__Work to complete__
Print each line from the start of the records below up through the line where "root of tail: (309, 336)" is found, exactly as given.

(Stored items)
= Beginning of Section =
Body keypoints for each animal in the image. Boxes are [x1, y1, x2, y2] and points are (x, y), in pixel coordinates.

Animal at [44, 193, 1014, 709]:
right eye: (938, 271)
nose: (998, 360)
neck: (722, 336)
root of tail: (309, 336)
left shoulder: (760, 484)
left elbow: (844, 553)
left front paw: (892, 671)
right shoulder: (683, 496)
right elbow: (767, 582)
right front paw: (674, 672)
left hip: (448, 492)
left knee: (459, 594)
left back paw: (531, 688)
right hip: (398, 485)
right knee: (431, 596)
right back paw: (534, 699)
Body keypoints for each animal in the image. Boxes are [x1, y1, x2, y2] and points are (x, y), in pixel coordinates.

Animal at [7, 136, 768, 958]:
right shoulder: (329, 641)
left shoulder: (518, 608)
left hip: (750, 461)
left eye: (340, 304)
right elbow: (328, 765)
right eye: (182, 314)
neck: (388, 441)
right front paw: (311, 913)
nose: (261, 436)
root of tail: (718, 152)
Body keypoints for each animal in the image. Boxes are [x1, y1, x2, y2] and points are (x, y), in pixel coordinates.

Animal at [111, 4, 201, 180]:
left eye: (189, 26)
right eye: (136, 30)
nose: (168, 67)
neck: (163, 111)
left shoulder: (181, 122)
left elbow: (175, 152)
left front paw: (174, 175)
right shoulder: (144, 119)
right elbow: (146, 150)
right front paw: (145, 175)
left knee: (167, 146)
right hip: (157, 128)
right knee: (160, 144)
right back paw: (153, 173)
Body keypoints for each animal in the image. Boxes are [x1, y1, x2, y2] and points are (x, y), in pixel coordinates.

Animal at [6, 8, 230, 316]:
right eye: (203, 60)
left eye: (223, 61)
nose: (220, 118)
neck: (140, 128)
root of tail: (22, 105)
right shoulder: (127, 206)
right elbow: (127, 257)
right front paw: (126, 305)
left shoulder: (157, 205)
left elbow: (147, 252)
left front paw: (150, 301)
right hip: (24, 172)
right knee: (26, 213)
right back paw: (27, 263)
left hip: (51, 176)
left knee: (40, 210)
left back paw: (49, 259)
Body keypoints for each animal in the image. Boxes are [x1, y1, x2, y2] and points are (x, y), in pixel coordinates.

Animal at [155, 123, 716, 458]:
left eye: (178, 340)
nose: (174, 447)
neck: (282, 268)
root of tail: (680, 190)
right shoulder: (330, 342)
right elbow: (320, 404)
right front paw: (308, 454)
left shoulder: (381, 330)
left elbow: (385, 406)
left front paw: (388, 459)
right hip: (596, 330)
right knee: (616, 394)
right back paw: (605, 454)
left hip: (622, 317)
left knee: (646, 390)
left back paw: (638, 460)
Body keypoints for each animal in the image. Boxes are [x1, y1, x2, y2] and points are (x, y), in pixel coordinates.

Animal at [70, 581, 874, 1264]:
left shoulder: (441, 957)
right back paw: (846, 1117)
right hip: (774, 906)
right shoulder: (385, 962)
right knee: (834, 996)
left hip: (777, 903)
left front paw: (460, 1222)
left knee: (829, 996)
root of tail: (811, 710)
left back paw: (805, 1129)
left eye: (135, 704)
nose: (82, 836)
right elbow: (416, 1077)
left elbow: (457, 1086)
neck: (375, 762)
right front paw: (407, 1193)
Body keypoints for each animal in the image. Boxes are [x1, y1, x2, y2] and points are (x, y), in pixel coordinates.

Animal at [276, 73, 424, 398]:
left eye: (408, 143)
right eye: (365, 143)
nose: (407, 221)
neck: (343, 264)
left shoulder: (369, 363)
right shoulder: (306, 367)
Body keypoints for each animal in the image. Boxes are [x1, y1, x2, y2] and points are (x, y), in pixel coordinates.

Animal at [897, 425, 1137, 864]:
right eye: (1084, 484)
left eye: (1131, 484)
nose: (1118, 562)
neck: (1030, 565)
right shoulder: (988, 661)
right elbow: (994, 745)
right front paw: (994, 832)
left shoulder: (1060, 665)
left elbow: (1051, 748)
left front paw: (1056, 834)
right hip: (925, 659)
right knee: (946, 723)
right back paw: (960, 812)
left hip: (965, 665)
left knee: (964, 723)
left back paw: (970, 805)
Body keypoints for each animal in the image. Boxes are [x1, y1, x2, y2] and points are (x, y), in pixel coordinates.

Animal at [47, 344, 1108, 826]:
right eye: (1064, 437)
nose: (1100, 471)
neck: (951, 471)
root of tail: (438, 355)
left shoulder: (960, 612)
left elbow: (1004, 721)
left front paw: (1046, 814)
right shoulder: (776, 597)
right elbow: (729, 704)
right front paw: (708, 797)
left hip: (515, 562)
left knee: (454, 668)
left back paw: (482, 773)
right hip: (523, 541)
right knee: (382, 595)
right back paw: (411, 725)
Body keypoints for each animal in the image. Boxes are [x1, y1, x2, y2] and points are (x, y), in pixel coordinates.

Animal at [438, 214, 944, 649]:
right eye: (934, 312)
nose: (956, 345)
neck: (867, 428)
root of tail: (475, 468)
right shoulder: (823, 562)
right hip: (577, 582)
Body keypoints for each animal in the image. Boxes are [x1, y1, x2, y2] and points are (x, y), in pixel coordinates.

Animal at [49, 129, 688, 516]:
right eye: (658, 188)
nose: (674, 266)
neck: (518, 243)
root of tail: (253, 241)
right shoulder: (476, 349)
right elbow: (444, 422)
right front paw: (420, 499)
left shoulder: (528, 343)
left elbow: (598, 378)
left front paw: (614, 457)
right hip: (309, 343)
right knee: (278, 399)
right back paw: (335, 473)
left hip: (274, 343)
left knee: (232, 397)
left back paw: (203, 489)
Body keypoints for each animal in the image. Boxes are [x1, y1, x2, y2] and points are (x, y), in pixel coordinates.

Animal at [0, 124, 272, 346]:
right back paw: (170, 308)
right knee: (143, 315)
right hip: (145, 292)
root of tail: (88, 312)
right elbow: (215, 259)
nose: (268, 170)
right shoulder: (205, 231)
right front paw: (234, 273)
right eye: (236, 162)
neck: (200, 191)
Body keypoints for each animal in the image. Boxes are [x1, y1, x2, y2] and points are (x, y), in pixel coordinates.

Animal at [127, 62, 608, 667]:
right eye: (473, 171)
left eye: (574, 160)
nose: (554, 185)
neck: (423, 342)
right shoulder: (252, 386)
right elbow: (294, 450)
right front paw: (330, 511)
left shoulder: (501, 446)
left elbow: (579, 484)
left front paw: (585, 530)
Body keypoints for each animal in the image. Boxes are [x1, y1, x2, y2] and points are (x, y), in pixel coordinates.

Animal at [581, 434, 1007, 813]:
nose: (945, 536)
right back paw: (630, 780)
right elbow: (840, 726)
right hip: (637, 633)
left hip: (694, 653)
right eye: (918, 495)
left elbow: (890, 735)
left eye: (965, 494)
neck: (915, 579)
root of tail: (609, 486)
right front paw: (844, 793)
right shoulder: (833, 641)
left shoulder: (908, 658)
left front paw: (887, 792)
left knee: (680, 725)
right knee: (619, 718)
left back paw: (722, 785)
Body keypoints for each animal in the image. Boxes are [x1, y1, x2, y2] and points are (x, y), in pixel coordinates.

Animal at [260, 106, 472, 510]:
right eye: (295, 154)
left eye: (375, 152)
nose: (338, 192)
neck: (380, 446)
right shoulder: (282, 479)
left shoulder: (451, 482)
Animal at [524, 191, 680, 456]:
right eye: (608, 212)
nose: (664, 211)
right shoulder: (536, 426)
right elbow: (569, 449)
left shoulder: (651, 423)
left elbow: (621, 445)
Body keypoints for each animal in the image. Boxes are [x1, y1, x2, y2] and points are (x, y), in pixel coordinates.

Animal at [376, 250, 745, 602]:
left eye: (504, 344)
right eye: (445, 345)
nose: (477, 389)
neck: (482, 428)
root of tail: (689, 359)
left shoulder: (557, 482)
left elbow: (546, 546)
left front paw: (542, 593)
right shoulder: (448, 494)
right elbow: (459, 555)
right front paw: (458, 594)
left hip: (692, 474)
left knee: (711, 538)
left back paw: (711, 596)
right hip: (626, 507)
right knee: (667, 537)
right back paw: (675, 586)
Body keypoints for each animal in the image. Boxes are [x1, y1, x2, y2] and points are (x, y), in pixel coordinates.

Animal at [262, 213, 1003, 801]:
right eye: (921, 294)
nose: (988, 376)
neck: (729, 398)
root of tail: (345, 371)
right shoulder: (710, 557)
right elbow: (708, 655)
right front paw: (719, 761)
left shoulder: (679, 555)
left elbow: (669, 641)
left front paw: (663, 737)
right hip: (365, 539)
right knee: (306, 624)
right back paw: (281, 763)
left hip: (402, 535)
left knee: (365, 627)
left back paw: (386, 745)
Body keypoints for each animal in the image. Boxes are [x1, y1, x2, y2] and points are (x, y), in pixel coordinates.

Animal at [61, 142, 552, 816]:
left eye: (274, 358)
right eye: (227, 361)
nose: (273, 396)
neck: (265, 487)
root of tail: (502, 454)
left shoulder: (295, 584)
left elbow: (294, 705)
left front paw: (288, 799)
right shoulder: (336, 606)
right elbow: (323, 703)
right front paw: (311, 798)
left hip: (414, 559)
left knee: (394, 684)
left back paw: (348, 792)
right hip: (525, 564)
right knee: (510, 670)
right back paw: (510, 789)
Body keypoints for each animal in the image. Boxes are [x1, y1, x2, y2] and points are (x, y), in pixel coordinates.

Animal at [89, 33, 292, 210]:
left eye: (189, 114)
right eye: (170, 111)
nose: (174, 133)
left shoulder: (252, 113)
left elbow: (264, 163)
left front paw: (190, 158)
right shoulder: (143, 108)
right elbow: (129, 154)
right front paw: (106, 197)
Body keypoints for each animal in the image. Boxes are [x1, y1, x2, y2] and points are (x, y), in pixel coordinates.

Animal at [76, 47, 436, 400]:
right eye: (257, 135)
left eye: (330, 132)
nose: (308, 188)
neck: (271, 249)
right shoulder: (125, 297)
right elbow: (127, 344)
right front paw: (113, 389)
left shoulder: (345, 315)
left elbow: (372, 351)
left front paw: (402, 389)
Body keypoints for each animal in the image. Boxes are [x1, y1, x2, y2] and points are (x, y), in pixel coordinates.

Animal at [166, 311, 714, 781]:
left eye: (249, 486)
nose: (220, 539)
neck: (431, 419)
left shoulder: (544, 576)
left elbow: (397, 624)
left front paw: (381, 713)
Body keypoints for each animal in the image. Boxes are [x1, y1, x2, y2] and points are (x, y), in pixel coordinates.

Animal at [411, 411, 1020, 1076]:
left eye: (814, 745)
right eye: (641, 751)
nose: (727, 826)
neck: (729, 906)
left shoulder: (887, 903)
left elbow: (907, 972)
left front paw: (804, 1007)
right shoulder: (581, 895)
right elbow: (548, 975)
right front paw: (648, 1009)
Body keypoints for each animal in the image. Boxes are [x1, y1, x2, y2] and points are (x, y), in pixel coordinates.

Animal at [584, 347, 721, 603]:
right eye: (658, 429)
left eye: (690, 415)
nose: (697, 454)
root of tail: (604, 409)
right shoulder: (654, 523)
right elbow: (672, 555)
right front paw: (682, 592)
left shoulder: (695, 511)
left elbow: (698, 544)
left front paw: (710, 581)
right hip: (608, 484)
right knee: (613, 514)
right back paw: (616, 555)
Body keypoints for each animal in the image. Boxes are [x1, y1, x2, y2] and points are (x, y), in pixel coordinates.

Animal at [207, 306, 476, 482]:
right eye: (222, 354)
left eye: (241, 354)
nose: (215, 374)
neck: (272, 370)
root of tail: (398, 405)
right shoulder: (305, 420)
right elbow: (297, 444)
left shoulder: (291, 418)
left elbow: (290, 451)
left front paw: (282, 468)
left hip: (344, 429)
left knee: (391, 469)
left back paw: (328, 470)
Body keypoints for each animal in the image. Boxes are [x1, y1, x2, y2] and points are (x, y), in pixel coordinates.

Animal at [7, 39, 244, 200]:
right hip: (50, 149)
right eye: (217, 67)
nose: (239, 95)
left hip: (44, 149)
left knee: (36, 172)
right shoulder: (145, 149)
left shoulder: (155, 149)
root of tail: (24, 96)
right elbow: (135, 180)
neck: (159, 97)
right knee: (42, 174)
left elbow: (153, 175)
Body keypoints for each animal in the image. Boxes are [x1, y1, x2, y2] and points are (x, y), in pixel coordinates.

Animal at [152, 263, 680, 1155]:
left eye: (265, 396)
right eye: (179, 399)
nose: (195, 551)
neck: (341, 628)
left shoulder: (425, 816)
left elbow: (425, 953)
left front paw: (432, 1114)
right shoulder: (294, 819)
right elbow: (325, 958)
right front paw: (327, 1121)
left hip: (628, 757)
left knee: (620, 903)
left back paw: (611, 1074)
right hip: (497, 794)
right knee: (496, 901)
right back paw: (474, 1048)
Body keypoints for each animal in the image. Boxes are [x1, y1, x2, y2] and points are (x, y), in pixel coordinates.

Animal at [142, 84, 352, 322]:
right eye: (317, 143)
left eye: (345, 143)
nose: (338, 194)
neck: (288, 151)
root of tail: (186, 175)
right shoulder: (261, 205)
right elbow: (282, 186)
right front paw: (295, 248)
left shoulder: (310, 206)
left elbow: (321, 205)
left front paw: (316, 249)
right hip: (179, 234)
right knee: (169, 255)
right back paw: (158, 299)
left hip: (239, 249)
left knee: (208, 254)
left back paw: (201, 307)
= End of Section =
__Response for this exercise__
Body keypoints for each animal in the image. Boxes are [x1, y1, x2, y2] and points are (x, y), in pixel coordinates.

Animal at [44, 193, 1014, 709]:
right eye: (938, 271)
nose: (998, 360)
neck: (722, 336)
root of tail: (309, 336)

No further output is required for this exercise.